Stored data entries
_ _ _ _
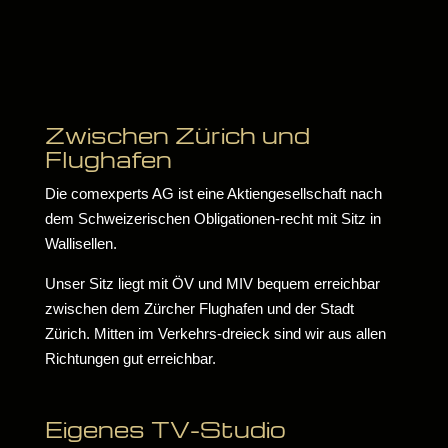
Zwischen Zürich und
Flughafen
Die comexperts AG ist eine Aktiengesellschaft nach
dem Schweizerischen Obligationen-recht mit Sitz in
Wallisellen.
Unser Sitz liegt mit ÖV und MIV bequem erreichbar
zwischen dem Zürcher Flughafen und der Stadt
Zürich. Mitten im Verkehrs-dreieck sind wir aus allen
Richtungen gut erreichbar.
Eigenes TV-Studio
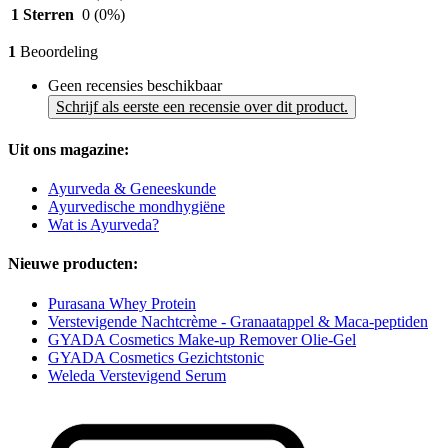
1 Sterren
0
(0%)
1
Beoordeling
Geen recensies beschikbaar
Schrijf als eerste een recensie over dit product.
Uit ons magazine:
Ayurveda & Geneeskunde
Ayurvedische mondhygiëne
Wat is Ayurveda?
Nieuwe producten:
Purasana Whey Protein
Verstevigende Nachtcrème - Granaatappel & Maca-peptiden
GYADA Cosmetics Make-up Remover Olie-Gel
GYADA Cosmetics Gezichtstonic
Weleda Verstevigend Serum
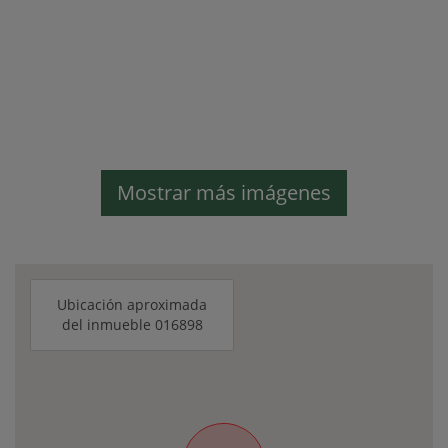
Mostrar más imágenes
Ubicación aproximada
del inmueble 016898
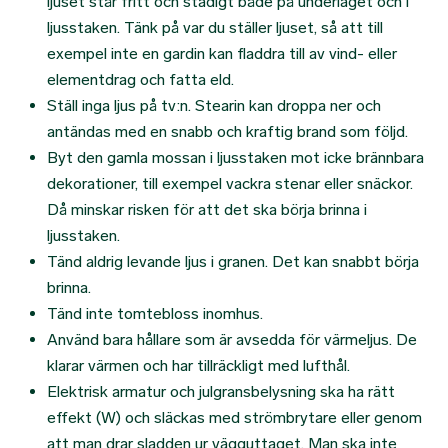
ljuset står fritt och stadigt både på underlaget och i
ljusstaken. Tänk på var du ställer ljuset, så att till
exempel inte en gardin kan fladdra till av vind- eller
elementdrag och fatta eld.
Ställ inga ljus på tv:n. Stearin kan droppa ner och
antändas med en snabb och kraftig brand som följd.
Byt den gamla mossan i ljusstaken mot icke brännbara
dekorationer, till exempel vackra stenar eller snäckor.
Då minskar risken för att det ska börja brinna i
ljusstaken.
Tänd aldrig levande ljus i granen. Det kan snabbt börja
brinna.
Tänd inte tomtebloss inomhus.
Använd bara hållare som är avsedda för värmeljus. De
klarar värmen och har tillräckligt med lufthål.
Elektrisk armatur och julgransbelysning ska ha rätt
effekt (W) och släckas med strömbrytare eller genom
att man drar sladden ur vägguttaget. Man ska inte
_ _ _ _
YOUR ASSIGNMENT
Pull every line containing "GYADA" out of the data above.

ANSWER AREA
GYADA Cosmetics Make-up Remover Olie-Gel
GYADA Cosmetics Gezichtstonic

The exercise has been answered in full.